Neste campo, a «tradição inventada» mais gritado do regime, é o caso das Marchas Populares de Lisboa. Estas são uma prática cultural relativamente recente, estando na origem da actual consciência e identidade bairrista, tão "tradicional" de Lisboa. O seu mentor foi José Leitão de Barros, - um importante intelectual nos meios jornalísticos e cultural de Lisboa, bastante próximo de António Ferro -, que aceitou a ideia do directo do Parque Mayer em realizar um grande, e pioneiro, espectáculo em Lisboa. Decorria o ano de 1932! Por conseguinte, é criado um regulamento para os desfiles e é iniciado a construção de várias marchas representando os distintos bairros de Lisboa. Segundo o regime este comportamento cultural era, nada mais, do que uma tradição com raízes na idade medieval, confirmado desse modo a premissa de Hobsbawam.

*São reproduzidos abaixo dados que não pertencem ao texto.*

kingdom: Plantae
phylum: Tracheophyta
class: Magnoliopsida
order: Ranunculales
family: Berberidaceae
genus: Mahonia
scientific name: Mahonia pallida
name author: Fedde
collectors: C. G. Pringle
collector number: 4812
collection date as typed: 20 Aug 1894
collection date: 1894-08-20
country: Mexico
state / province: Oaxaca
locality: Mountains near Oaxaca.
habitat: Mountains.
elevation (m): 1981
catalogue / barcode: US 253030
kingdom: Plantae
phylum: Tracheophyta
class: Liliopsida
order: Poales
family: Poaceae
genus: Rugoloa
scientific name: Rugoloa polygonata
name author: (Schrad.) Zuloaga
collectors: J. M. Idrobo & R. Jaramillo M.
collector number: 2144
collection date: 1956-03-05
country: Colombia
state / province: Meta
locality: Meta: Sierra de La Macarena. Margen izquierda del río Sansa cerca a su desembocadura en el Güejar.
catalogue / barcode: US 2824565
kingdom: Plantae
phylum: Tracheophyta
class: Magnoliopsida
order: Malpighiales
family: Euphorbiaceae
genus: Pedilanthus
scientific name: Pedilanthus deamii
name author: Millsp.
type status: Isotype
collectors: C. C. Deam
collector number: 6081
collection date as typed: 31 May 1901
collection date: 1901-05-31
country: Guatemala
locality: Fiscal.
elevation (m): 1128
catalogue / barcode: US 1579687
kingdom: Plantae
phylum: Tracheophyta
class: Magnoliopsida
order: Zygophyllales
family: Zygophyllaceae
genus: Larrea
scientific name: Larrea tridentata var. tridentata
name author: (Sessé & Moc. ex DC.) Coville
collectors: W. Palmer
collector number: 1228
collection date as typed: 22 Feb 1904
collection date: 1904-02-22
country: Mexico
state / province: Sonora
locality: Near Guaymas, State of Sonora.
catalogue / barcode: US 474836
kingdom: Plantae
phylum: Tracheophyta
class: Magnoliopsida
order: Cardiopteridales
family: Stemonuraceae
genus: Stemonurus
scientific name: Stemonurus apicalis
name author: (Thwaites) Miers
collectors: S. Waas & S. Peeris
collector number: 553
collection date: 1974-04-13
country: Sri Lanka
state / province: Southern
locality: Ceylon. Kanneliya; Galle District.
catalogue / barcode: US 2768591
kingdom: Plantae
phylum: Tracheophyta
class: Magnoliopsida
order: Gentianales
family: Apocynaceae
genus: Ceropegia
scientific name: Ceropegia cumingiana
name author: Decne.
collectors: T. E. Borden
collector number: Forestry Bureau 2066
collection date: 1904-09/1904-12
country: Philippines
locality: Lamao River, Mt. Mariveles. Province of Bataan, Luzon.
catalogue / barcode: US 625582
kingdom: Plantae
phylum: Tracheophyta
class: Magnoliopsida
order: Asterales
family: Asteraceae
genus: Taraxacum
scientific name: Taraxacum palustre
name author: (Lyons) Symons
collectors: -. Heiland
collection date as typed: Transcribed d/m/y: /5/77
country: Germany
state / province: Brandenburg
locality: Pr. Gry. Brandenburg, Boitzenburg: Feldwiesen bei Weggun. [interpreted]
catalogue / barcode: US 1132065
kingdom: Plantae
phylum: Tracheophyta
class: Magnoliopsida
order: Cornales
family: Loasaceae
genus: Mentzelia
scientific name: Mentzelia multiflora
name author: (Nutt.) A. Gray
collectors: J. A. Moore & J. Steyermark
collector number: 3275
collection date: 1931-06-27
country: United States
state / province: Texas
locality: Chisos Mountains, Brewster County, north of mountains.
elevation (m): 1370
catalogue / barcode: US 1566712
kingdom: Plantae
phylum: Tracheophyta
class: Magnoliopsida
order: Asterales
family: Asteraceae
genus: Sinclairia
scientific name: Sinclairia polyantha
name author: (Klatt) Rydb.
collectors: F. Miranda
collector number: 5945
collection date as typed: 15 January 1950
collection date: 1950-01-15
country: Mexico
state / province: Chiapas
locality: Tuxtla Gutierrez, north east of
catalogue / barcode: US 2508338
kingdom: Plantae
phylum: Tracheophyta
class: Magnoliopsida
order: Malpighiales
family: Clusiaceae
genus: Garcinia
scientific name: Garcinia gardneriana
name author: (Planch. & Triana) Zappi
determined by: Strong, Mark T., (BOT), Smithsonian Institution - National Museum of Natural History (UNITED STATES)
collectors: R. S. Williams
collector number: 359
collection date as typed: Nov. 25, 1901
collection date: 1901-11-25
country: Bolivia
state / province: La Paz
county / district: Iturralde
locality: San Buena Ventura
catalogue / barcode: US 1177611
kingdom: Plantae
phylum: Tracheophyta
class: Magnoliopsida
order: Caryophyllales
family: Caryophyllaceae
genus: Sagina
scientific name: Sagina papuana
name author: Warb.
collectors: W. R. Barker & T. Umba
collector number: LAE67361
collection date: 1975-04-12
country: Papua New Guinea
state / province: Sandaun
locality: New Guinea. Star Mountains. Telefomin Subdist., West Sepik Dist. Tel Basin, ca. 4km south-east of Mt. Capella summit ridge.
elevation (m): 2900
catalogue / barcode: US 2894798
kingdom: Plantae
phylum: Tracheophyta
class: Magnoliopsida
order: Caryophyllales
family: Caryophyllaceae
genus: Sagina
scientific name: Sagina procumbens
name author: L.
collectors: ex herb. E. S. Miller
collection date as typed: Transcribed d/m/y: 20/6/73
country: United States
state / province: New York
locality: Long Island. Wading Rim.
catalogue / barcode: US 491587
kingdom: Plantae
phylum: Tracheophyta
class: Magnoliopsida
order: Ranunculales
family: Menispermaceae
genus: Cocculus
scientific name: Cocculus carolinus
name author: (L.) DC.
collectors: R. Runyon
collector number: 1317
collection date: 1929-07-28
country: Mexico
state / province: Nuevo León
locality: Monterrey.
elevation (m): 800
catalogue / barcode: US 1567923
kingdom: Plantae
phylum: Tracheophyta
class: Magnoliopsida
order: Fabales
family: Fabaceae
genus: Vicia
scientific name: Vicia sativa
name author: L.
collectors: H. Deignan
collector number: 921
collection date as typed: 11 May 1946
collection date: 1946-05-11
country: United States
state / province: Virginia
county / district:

Se é verdade que havia vida para além do Estado Novo, como por exemplo os passeios dos neo-realistas no Tejo, não deixa de ser verdade que havia vida no próprio Estado Novo. Isto é, mesmo num regime opressivo, violento e vigilante havia quotidiano e sociabilidade, o próprio leque cultural promovido pelo regime (marchas, ranchos, teatro etc), além da natureza política e ideológica, eram autênticos espaços de sociabilização por parte das populações locais, quer apoiantes do regime ou não. Sabendo que em história não há rupturas absolutas, havendo certas continuidades de um regime para um outro, é pertinente, ou não, afirmar que o grande legado do fascismo português ocorre no campo cultural? Como é o caso das Marchas Populares de Lisboa e a sua cultura bairrista ou mesmo de muitos ranchos.
Notas:
*Muito interessante a história do Jazz que, — ao contrário de hoje em dia que é encarado com um estilo musical de grande profissionalismo —, na altura era, efectivamente, uma música popular com uma vertente de protesto grande. Expandiu-se depois da I Guerra Mundial acabando por ser proibido e perseguido um pouco por todo o mundo, a começar nos próprios Estados Unidos, passando pelos regimes fascistas como a Alemanha Nazi, até à União Soviética. Confrontar a História Social do Jazz, Eric Hobsbawm.
Bibliografia:
HOBSBAWM, Eric (1989). História Social do Jazz. Paz e Terra.
HOBSBAWM, Eric & RANGER, Terence (1984). A invenção das tradições. Paz e Terra.
MELO, Daniel (2001). Salazarismo e Cultura Popular (1933-1958). Viseu: Instituto de Ciências Sociais.